Yen Ling would like to dedicate this article to a very special person:
In remembrance of a loving dad, who showed me the meaning of unconditional love, and always believed in me. He will always be my moral compass and live in my heart forever - 26th September 2019
Reference:
[1] Minamizono, S., Motohashi, Y., Yamaji, M., & Kaneko, Y. (2008). Attitudes towards those bereaved by a suicide: A population-based, cross-sectional study in rural Japan. BMC Public Health, 8(334). doi:10.1186/1471-2458-8-334
[2] Mitchell, A. M., Kim, Y., Prigerson, H. G., & Mortimer-Stephens, M. (2004). Complicated grief in survivors of suicide. Crisis: The Journal of Crisis Intervention and Suicide Prevention, 25(1), 12-18. doi:10.1027/0227-5910.25.1.12
[3] Cerel, J., Jordan, J. R., & Duberstein, P. R. (2008).
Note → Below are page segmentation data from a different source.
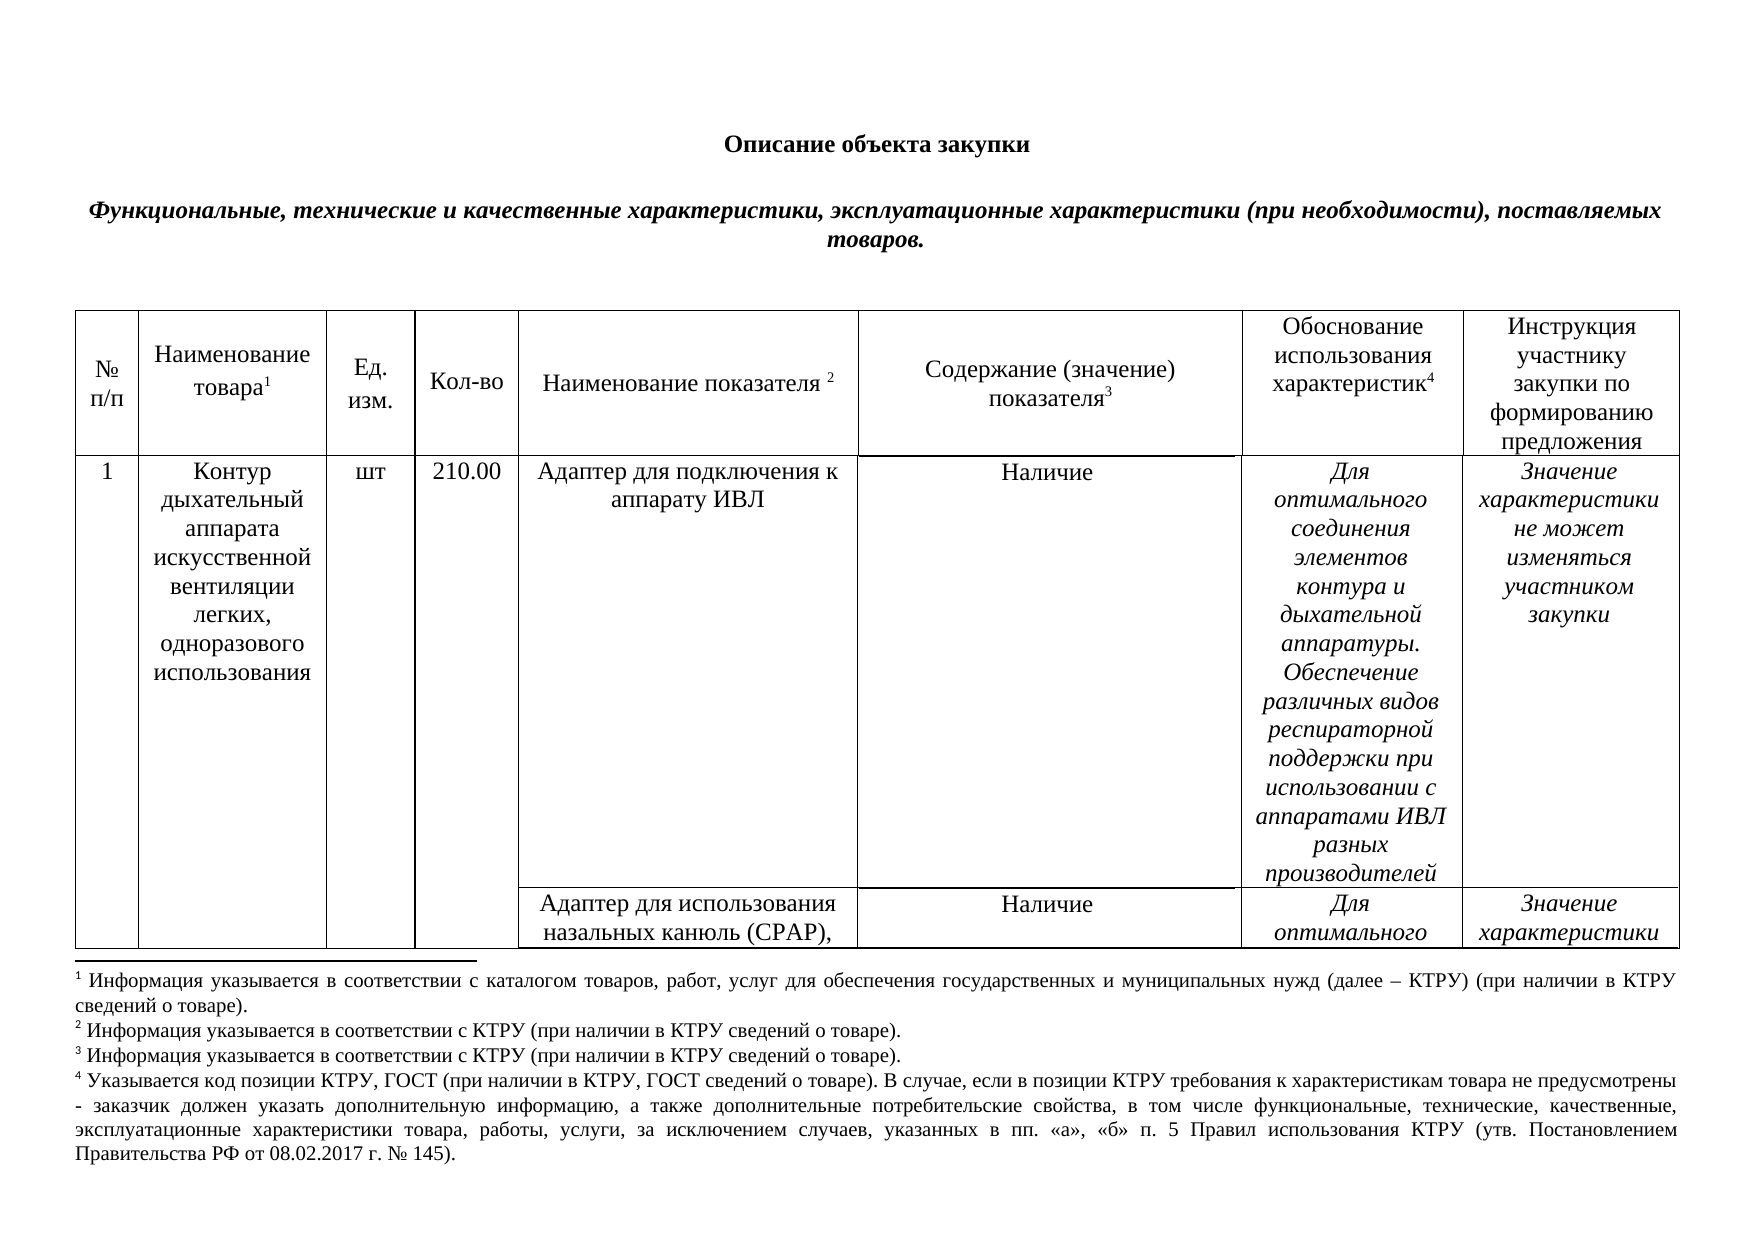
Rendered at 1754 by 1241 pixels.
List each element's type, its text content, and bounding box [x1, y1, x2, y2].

table_header Наименование показателя [519, 311, 858, 455]
table_cell [1463, 456, 1679, 948]
table_cell 210.00 [416, 456, 518, 948]
table_cell [519, 888, 857, 947]
text Описание объекта закупки [75, 129, 1679, 158]
table_cell [519, 456, 857, 887]
table_cell [858, 888, 1241, 947]
table_header Содержание (значение) показателя [859, 311, 1242, 455]
table_header № п/п [76, 311, 138, 455]
table_cell 1 [76, 456, 138, 948]
table_cell шт [327, 456, 414, 948]
table_header Наименование товара [139, 311, 326, 455]
table_cell [858, 456, 1241, 887]
table_cell [1242, 888, 1462, 947]
table_header Инструкция участнику закупки по формированию предложения [1464, 311, 1679, 455]
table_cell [139, 456, 326, 948]
table_header Ед. изм. [327, 311, 414, 455]
table_cell [1242, 456, 1462, 887]
table_header Кол-во [416, 311, 518, 455]
table_header Обоснование использования характеристик [1243, 311, 1463, 455]
text Функциональные, технические и качественные характеристики, эксплуатационные характеристики (при необходимости), поставляемых товаров. [75, 195, 1679, 252]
The impact of suicide on the family. Crisis: The Journal of Crisis Intervention and Suicide Prevention, 29(1), 38-44. doi:10.1027/0227-5910.29.1.38
[4] Cerel, J., Maple, M., Aldrich, R., & van de Venne, J. (2013). Exposure to suicide and identification as survivor: Results from a random-digit dial survey. Crisis: The Journal of Crisis Intervention and Suicide Prevention, 34(6), 413-419. doi:10.1027/0227-5910/a000220
[5] Schneider, B., Grebner, K., Schnabel, A., Georgi, K. (2011). Is the emotional response of survivors dependent on the consequences of the suicide and the support received? Crisis: The Journal of Crisis Intervention and Suicide Prevention, 32(4), 186-193. doi:10.1027/0227-5910/a000081
[6] Cvinar, J. G. (2005). Do suicide survivors suffer social stigma: A review of the literature. Perspectives in Psychiatric Care, 41(1), 14-21.